Tão profundamente sentia a Verdade pregada por Cristo que procurava a
clausura para melhor se sentir junto de Deus, e só saía no dia de S. Pedro
para ir
rezar na Igreja deste Apóstolo.
Por aquele tempo vivia em Nabância um jovem chamado Bristaldo, filho do
Governador, que ao ver na Igreja de S. Pedro a Iria, muito linda, muito
formosa,
se apaixonou por ela.
A paixão de Britaldo foi tão forte que adoeceu gravemente.
Iria, por inspiração divina, soube da doença do rapaz e da razão que a
provocara e, por caridade, foi visitá-lo, desenganando-o dos seus desejos de
se casar
com ela. Então Britaldo pediu a Iria que nunca casasse nem amasse a outro
rapaz, o que Iria prometeu imediatamente. Com esta promessa tão prontamente
feita,
o filho do Governador sentiu-se logo melhor.

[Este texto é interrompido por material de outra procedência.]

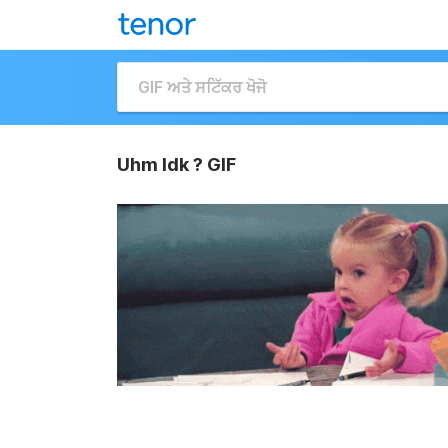
Uhm Idk ? GIF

Mas ... o bom Monge Remígio, a cujos cuidados Iria havido sido entregue,
começou a sentir-se apaixonado pela linda Iria e a tentá-la.

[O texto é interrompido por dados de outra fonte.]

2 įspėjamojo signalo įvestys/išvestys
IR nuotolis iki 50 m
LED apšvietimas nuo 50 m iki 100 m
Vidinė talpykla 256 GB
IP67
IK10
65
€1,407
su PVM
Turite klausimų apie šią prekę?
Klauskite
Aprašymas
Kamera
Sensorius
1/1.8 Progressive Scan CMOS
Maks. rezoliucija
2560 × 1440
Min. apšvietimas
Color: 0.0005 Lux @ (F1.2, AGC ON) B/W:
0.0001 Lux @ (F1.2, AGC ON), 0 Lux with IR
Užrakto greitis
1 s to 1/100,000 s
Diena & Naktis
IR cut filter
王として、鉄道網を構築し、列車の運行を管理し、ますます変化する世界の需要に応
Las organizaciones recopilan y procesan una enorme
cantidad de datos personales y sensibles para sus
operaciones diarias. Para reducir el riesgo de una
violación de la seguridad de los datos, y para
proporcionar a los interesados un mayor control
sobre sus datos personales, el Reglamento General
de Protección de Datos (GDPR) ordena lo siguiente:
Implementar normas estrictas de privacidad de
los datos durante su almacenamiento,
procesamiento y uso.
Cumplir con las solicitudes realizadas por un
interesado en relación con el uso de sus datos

Iria não aceitou as tentações do Monge Remígio, o que levou este a tramar
uma vingança contra a doce e inocente Iria. E a vingança consumou-se.
O monge, que tinha muito de sábio, preparou uma beberagem com ervas, que
conhecia, e que provocou a inchação do ventre, dando a aparência de uma
falta.
Iria bebeu a tisana de boa fé. E o ventre de Iria começou a inchar, e quanto
mais os dias corriam mais ele se avolumava e mais a sua fama de Santa
desaparecia.
Todas passaram a duvidar da pureza e da virtude de Iria. Britaldo, o jovem
filho do Governador, ao saber o que constava e julgando que Iria faltara à
sua
promessa, jurou vingar-se e ordenou a um dos seus familiares que a fosse
matar.
E o familiar matou Iria, no dia 20 de Outubro de 653, degolando-a, quando
Iria, sempre pura e inocente, estava ajoelhada e de mãos postas a rezar, à
beira
do rio Nabão, que passava junto ao Convento onde estava Iria. E o corpo foi
rio abaixo.
No mesmo momento Célio, também tio de Iria, por revelação de Deus, sentiu a
trama de Remígio e conheceu o sítio onde estava o corpo de Iria. E tudo
revelou
ao povo que, cheio de dó e reconhecendo a inocência e a pureza de Iria, deu
graças a Deus e foi buscar, em solene procissão, à baixa de Santarém chamada
ribeira, o corpo de Iria.
Ali chegados deu-se o grande milagre de se abrirem as águas do Tejo, na
margem, até onde estava o corpo imaculado da Santa, sobre um túmulo feito
pelas
mãos diáfanas dos Anjos.
Era o desejo de seus conterrâneos levar o corpo de Santa Iria, mas ninguém o
pôde fazer. Ninguém o movia. Apenas lhe levaram, para recordação, alguns
cabelos
e pedaços do pano da camisa que milagrosamente serviram para tratamento de
cegos e aleijados no Convento de Santa Iria.
Muitos milagres, segundo dizem, se devem a esta Santa, que séculos mais
tarde, teve a visita de outra Santa, a Rainha Santa Isabel.
E na Torre, na terra que a viu nascer, ainda hoje existe uma capela da
invocação de Santa Iria que, segundo a tradição oral, foi construída no
mesmo sitio
onde esteve edificada a casa onde Ela nasceu.